While aero helmets and deep wheels will undoubtedly make you faster on the bike, they aren't the most important component. If you don't have a saddle that's comfortable and matches your anatomy, you'll never be able to maximize your time on the bike.
Comfort is a Priority
First and foremost, a triathlon saddle needs to be comfortable for hours at a time. A tri saddle is designed to allow you to get aero and go hard on the bike for any distance, without causing pain.
Note: You should never be numb anywhere when riding your bike. If you experience numbness at any time while riding, you should first get a bike fit and then a saddle upgrade.
Get a Fit
Before you buy a triathlon saddle, get a bike fit. This will allow your bike fitter to consider your position on the bike and to help find a saddle that works for you. Different tri saddles offer different features for different distances and different physiologies.
If you're not comfortable, you'll be distracted. If you're distracted, you'll never be able to go as fast as possible on the bike.
Aerodynamics and Bike Position
If you're doing sprint triathlons, it's likely you'll be long-and-low on the bike while those who are racing 140.6-distance races may have a relatively more-upright position. While aerodynamics are very important on the bike, fit and comfort are more important.
Many saddle manufacturers make women's specific saddles, like the Specialized Power Saddle with MIMIC. But just because they are women-specific doesn't mean they are exclusive of men. Try any saddle and go with what's most comfortable.
For some, a traditional saddle is not just fine—it's great! So if you're going to stick with a traditional saddle—like the Fizik Arione R1—get a bike fit and don't be afraid to spend some money on a quality model.
Split Nose/Deep Center Channel
If after a bike fit you're still uncomfortable, you may want to try a saddle with a deep center channel or split nose—like the ISM PN 3.1—to alleviate pressure from the perineal nerve. This type of saddle provides support where needed, without saddle material getting in the way where it's not.
Dense Padding at Nose
If you think you want a traditionally shaped saddle but want more room and more padding on the top, a triathlon saddle with dense padding at the nose—like the Profile Design Vertex 80 TT—may be just the right amount of comfort to make riding fun all the time.

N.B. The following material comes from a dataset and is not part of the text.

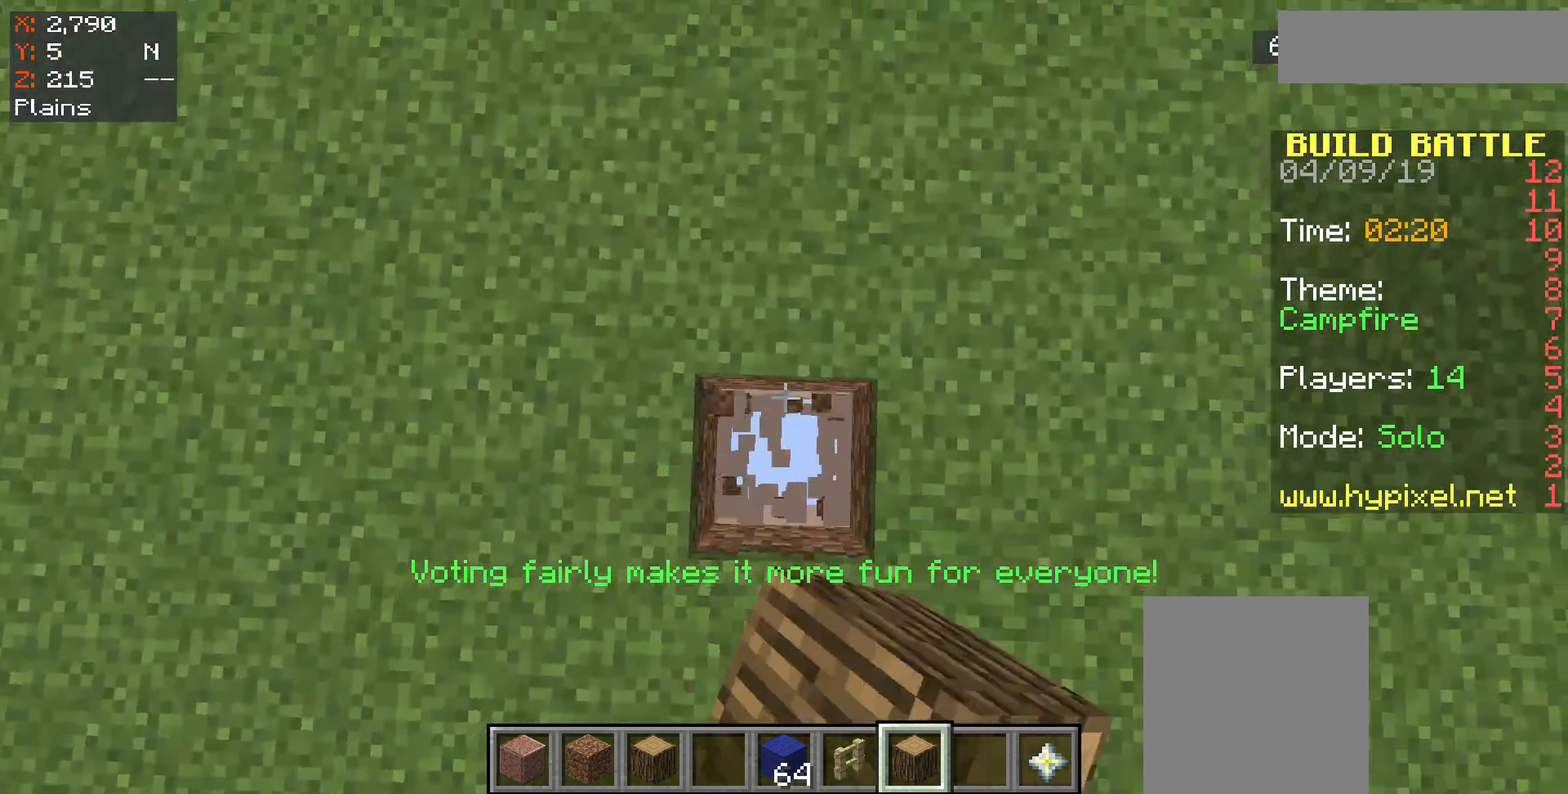
{"keys": [], "mouse": [], "events": [[50, "a", "down"], [417, "a", "up"]]}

Short, stubby-looking saddles—like the Shimano PRO Aerofuel—which look like someone lopped off the front six inches, can be comfortable for many. This saddle shape may allow the rider to sit on the very edge of the nose and get in a powerful position over the cranks—yet still provide the support needed.
Triathlon-specific bike saddles not only offer comfort when riding in an aero position, they frequently offer additional features not found on standard road saddles as well. Many have built-in mounts for hydration carriers, and some also have hooks underneath the nose and/or rear to keep them from sliding off transition racks.